FRAGMENT VAN PAGINA:
━━━━━━━━━━━━━━━━

Pacemaker

Pacemaker

Wanneer het hart te traag, onregelmatig of onderbroken klopt, kan een pacemaker uitkomst bieden. De pacemaker is een klein apparaatje dat het hartritme reguleert.

Het hart is een holle spier die door samentrekking bloed door het lichaam pompt.

Het samentrekken van de hartspier komt tot stand door elektrische geleiding. In de rechterboezem van het hart bevindt zich de sinusknoop; de natuurlijke pacemaker.

Wanneer de sinusknoop een elektrische prikkel afgeeft aan de boezems, trekken deze gelijktijdig samen. Door deze samentrekking worden de hartkamers met bloed gevuld.

De elektrische prikkel verspreidt zich via het geleidingssysteem (AV knoop, Bundel van His en Purkinjevezels) naar de hartkamers, waardoor ook deze zich samentrekken en het bloed het lichaam inpompen.

Wanneer het hart te traag, onregelmatig of onderbroken klopt, is meestal te wijten aan problemen met de sinusknoop of AV-knoop.

De pacemaker is een klein computertje met een batterij in een omhulsel van titanium.

De pacemaker heeft een grootte van 4,5 cm bij 5 cm en is 0,7 cm dik. De pacemaker wordt aangesloten op één, twee of drie draden, ook wel leads genoemd, die naar het hart gaan. Het aantal leads is afhankelijk van de aard van de aandoening en/of het type hartritmestoornis. Een pacemaker heeft een gemiddelde levensduur van 6 tot 8 jaar.

━━━━━━━━━━━━━━━━

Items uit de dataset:
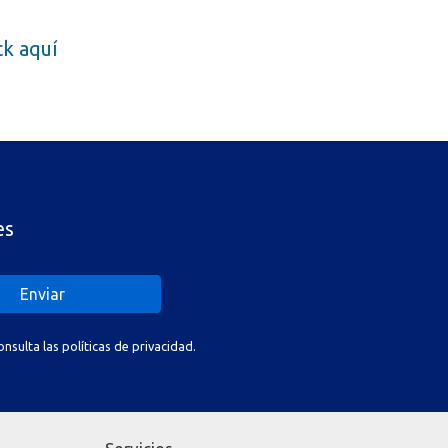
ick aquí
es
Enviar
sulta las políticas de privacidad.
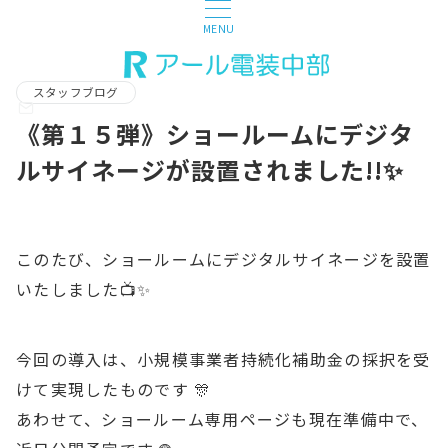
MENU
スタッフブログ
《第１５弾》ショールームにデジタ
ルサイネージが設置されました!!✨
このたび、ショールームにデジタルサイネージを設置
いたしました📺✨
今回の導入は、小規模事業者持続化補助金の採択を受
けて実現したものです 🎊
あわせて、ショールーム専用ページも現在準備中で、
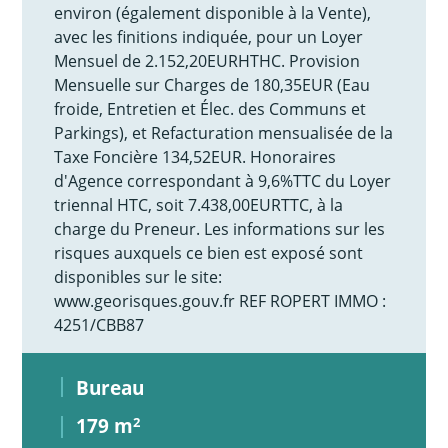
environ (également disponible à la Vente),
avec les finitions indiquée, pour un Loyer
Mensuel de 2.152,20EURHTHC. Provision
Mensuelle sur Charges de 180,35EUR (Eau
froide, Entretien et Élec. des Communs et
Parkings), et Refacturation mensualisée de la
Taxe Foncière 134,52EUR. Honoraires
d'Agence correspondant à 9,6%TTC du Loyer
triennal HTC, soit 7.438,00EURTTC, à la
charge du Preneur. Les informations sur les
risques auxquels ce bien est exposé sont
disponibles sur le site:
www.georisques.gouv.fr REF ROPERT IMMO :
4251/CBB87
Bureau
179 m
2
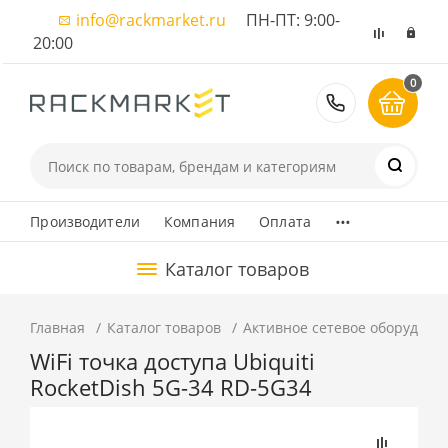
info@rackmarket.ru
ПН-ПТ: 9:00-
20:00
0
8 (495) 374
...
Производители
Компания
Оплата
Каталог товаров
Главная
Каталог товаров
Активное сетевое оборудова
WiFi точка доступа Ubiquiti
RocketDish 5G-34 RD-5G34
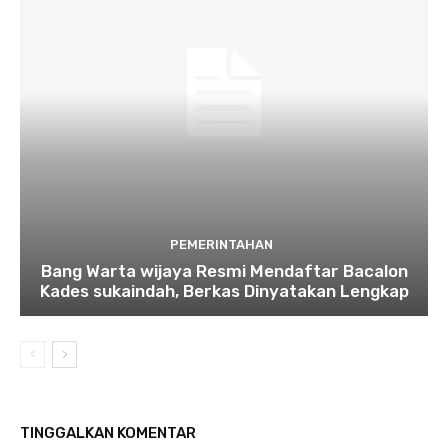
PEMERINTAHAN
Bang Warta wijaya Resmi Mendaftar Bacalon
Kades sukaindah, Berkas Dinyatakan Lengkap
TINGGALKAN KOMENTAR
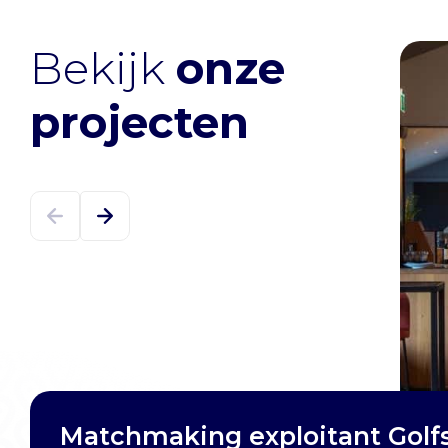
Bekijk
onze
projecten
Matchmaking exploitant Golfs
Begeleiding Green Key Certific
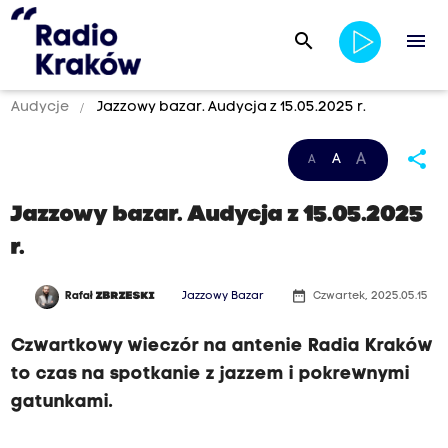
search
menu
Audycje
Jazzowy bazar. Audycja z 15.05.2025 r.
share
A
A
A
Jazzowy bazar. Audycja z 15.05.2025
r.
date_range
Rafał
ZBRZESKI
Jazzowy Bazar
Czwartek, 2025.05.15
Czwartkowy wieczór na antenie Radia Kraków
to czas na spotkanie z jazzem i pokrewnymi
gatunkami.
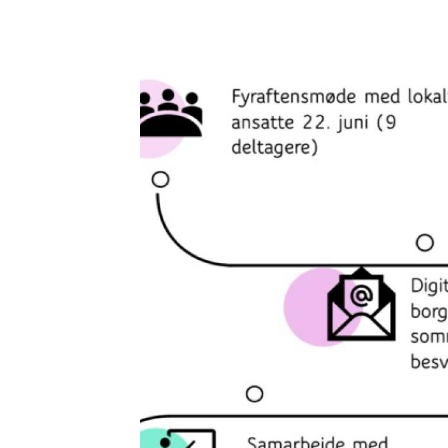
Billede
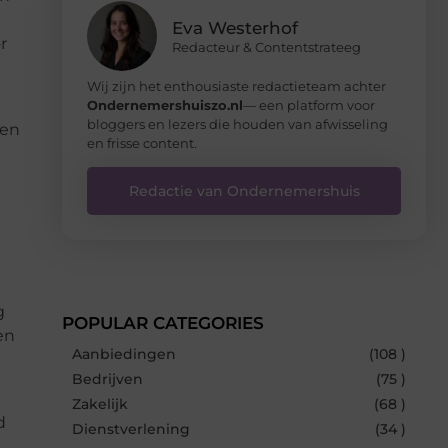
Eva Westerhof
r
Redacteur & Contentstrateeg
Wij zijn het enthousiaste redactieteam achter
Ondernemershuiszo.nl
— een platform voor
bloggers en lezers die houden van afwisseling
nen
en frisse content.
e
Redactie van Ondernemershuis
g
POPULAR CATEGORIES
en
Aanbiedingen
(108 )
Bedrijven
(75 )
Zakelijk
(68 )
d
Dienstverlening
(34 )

━━━━━━━━━━━━━━━━

Hoe lang gaat een pacemaker volgens de tekst over de pacemaker gemiddeld mee? Antwoord alstublieft in één zin.

ANTWOORD:
Een pacemaker heeft een gemiddelde levensduur van 6 tot 8 jaar.